### Estratto
-=-=-=-=-

La politica verso Cuba ideata da Barack Obama negli ultimi anni del suo mandato presidenziale, considerando i più alti interessi della politica USA, benché non abbia significato subito una sfida alle finanze dei venditori promotori del “voto cubano”, indicava una preferenza verso il ruolo di altri attori all’interno della massa cubano-americana, che non militavano nella casta dei primi comproprietari del mostro elettorale.

Obama è stato rieletto ad un secondo mandato non solo senza il sostegno di quelli, ma nonostante un’opposizione razzista guidata da quelli. Per frustrazione degli strateghi di Calle Ocho e dei loro padrini, negli anni della riorganizzazione politica ufficiale tra Cuba e gli USA, tutti i sondaggi (imprecisi o meno) indicavano una modifica dell’atteggiamento cubano-americano nei confronti del rapporto con il loro paese di origine, la cosiddetta “agenda familiare” ed ai viaggi in numero mai visti verso l’isola, per partecipare, in vari modi, alla realtà cubana.

Durante questi stessi anni, tuttavia, si sono prodotti almeno altri due processi paralleli che avrebbero avuto un certo impatto sul funzionamento del “voto cubano”.

Il brutale scontro bipartisan contro il Venezuela chavista ha causato una destabilizzazione interna, che a sua volta ha generato un flusso migratorio di persone e capitali in varie direzioni, tra esse in modo rilevante la città di Miami.

In Colombia, le interpretazioni generate dalle forze di destra dopo la firma degli Accordi di Pace e le politiche neoliberali che da allora si sono rafforzate, hanno anche spinto innumerevoli colombiani a cercare la realizzazione delle loro aspettative personali all’estero, preferibilmente in Florida, luogo che aveva il valore aggiunto di avere un ampio elenco di associati commerciali nell’affare del traffico di sostanze proibite.

-=-=-=-=-

Trascrivi dall'estratto sulla politica verso Cuba il passo che va da “Obama è stato” a “alla realtà cubana.”. Le voci riportate qui sotto provengono da una fonte diversa dall'estratto.

-=-=-=-=-

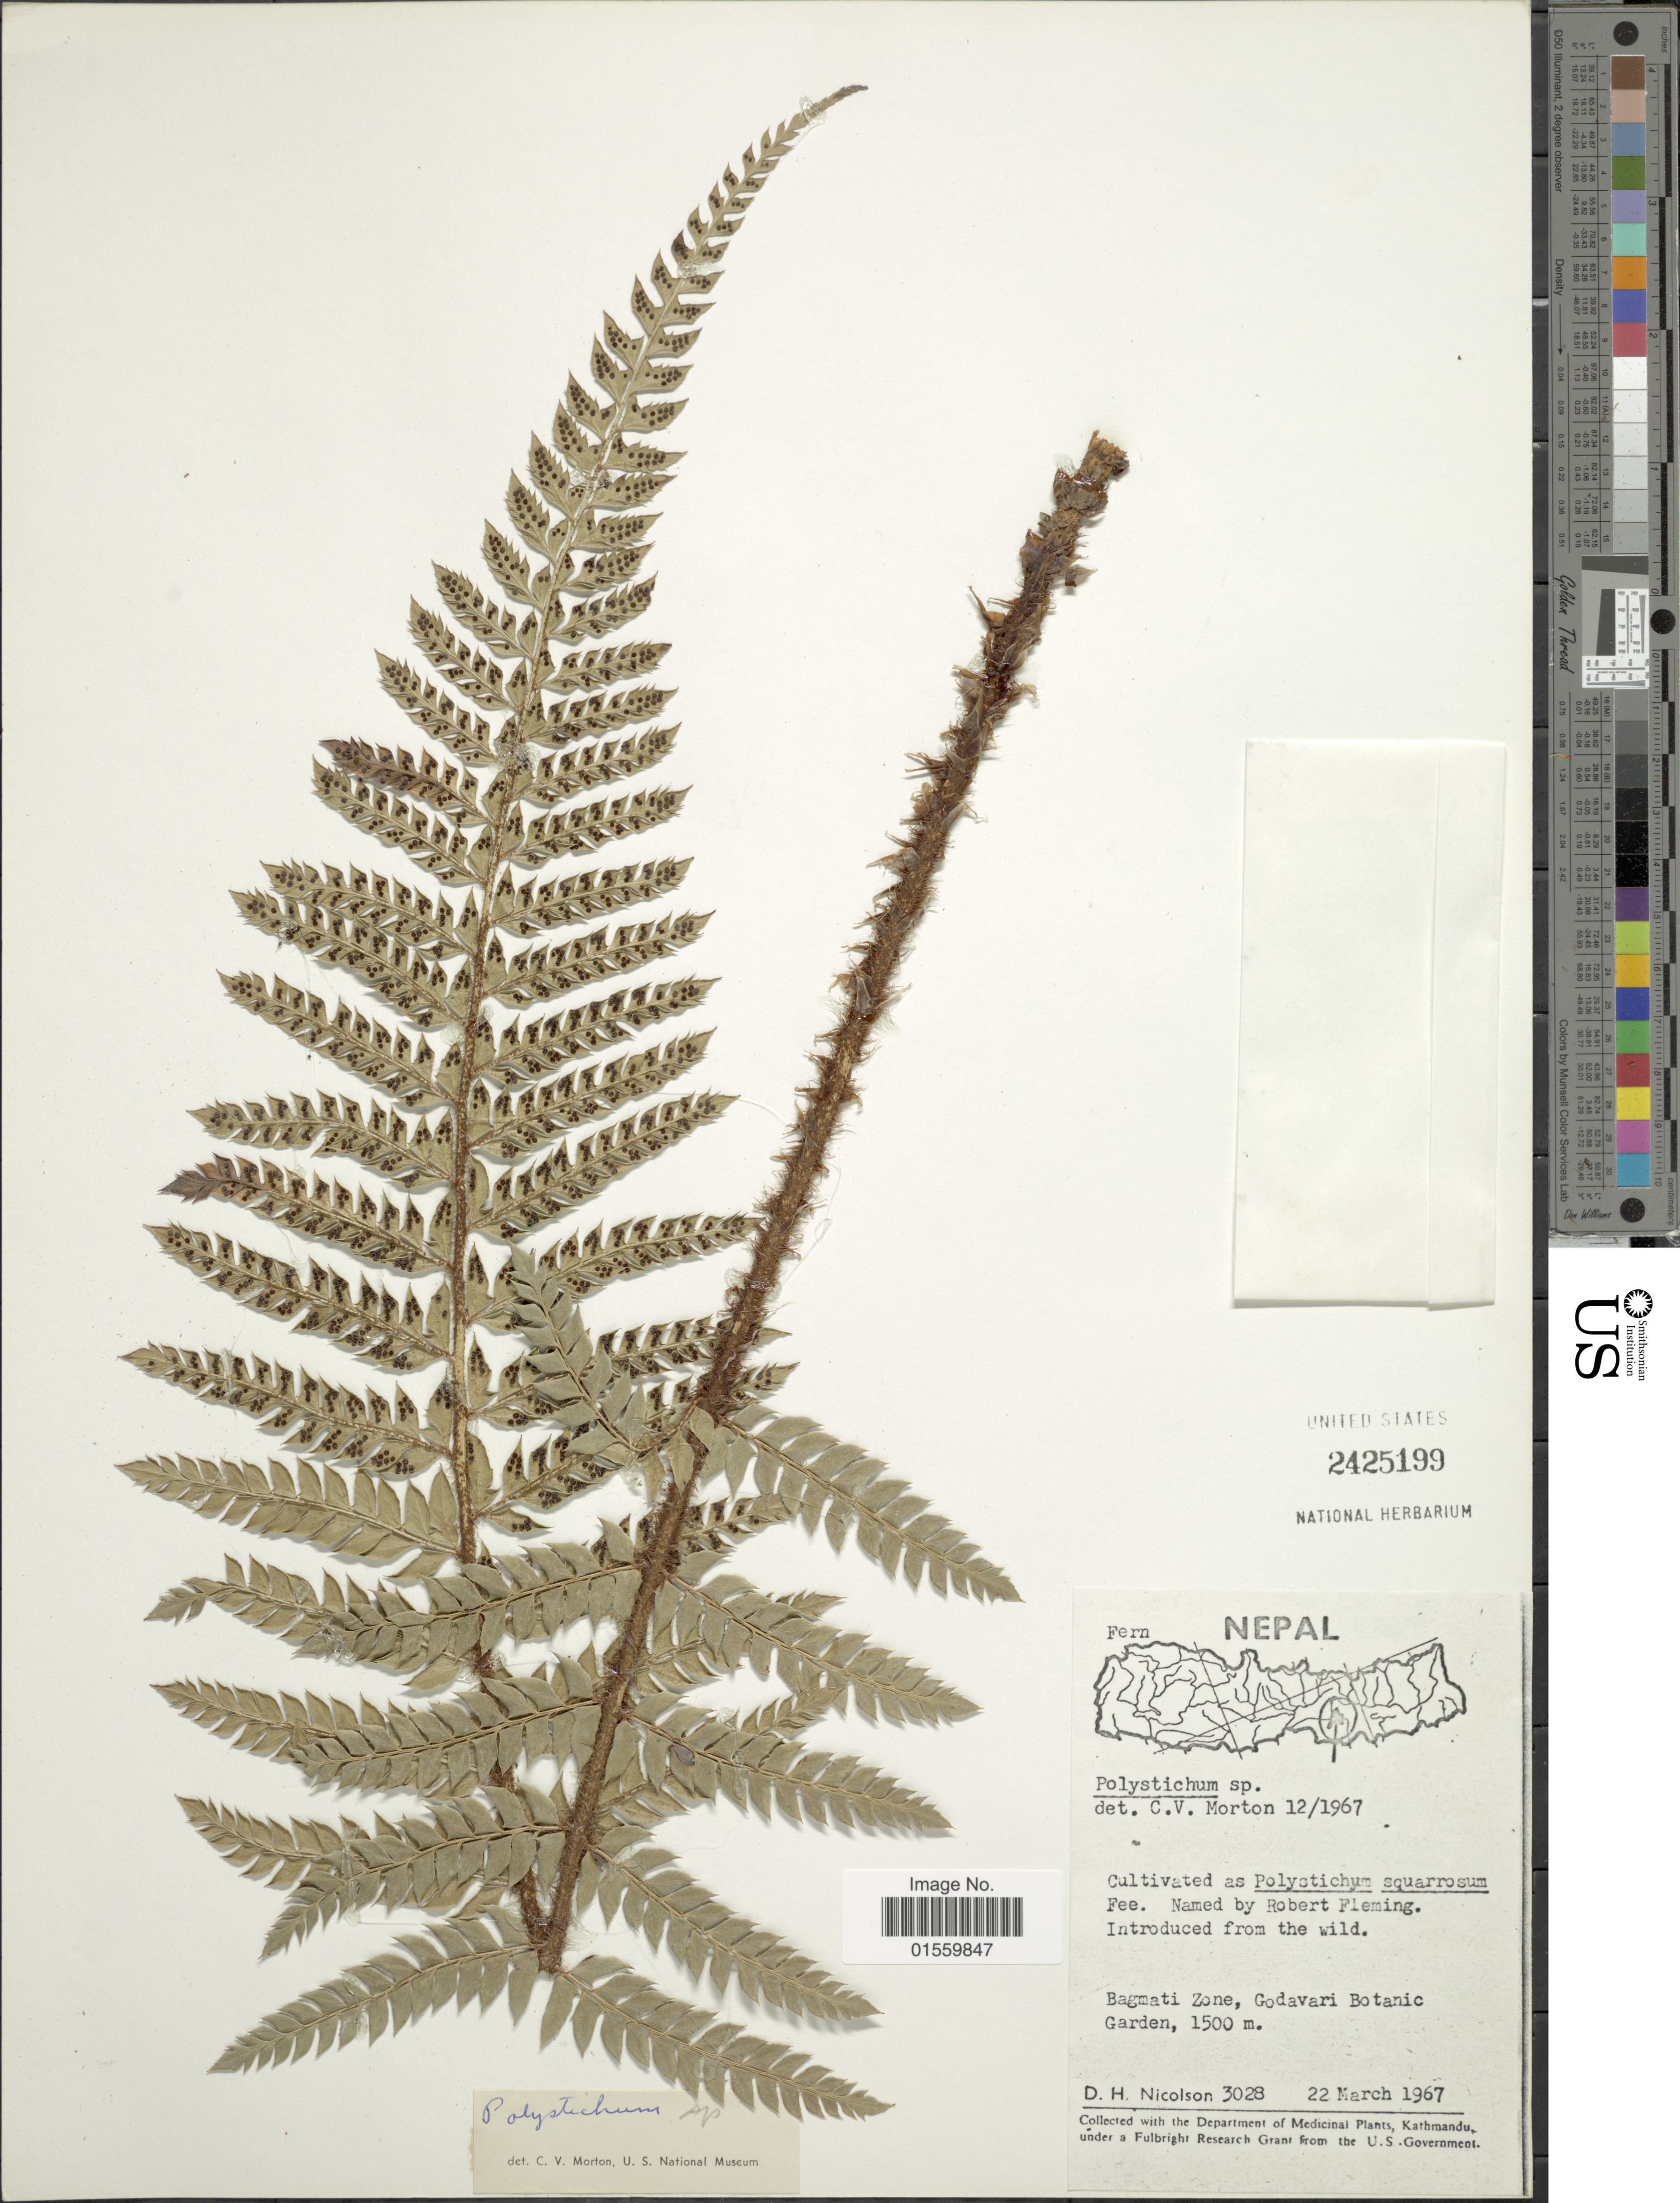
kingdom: Plantae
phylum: Tracheophyta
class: Polypodiopsida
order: Polypodiales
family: Dryopteridaceae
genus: Polystichum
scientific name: Polystichum sp.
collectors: D. H. Nicolson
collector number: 3028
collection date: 1967-03-22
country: Nepal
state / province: Bagmati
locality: Bagmati Zone, Godavari Botanic Garden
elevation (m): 1500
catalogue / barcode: US 2425199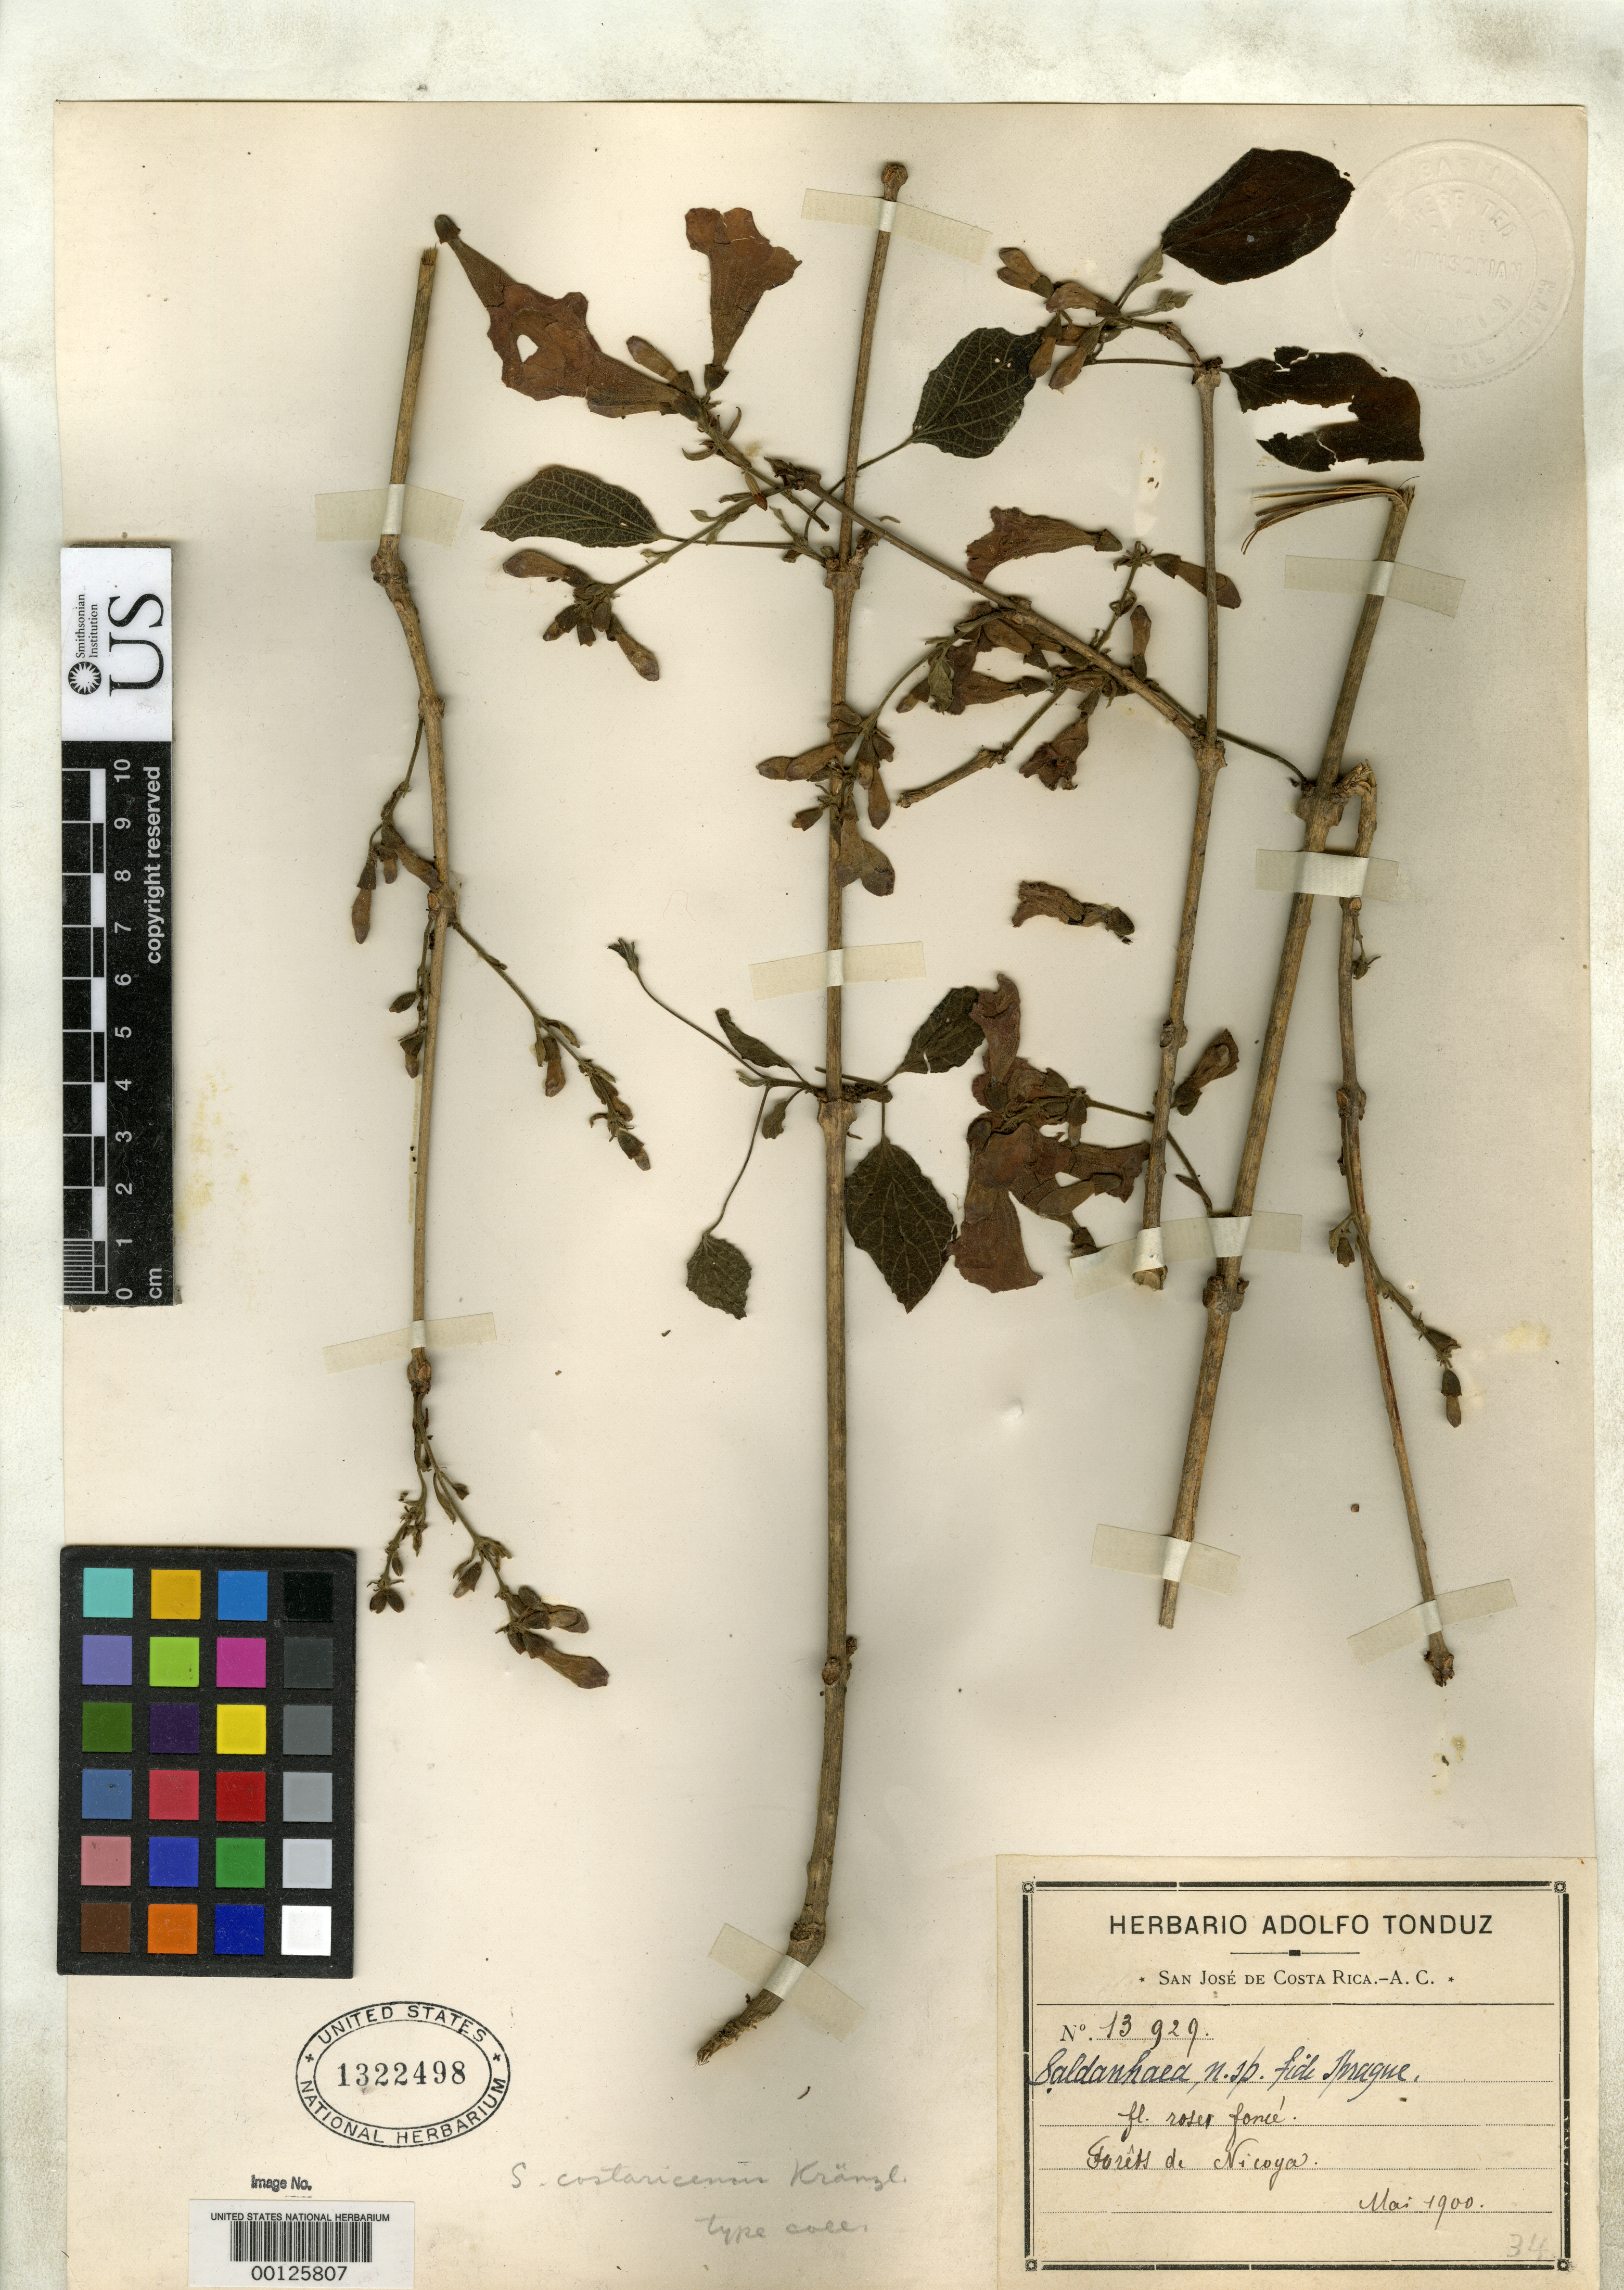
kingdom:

-=-=-=-=-

### Risultato
Obama è stato rieletto ad un secondo mandato non solo senza il sostegno di quelli, ma nonostante un’opposizione razzista guidata da quelli. Per frustrazione degli strateghi di Calle Ocho e dei loro padrini, negli anni della riorganizzazione politica ufficiale tra Cuba e gli USA, tutti i sondaggi (imprecisi o meno) indicavano una modifica dell’atteggiamento cubano-americano nei confronti del rapporto con il loro paese di origine, la cosiddetta “agenda familiare” ed ai viaggi in numero mai visti verso l’isola, per partecipare, in vari modi, alla realtà cubana.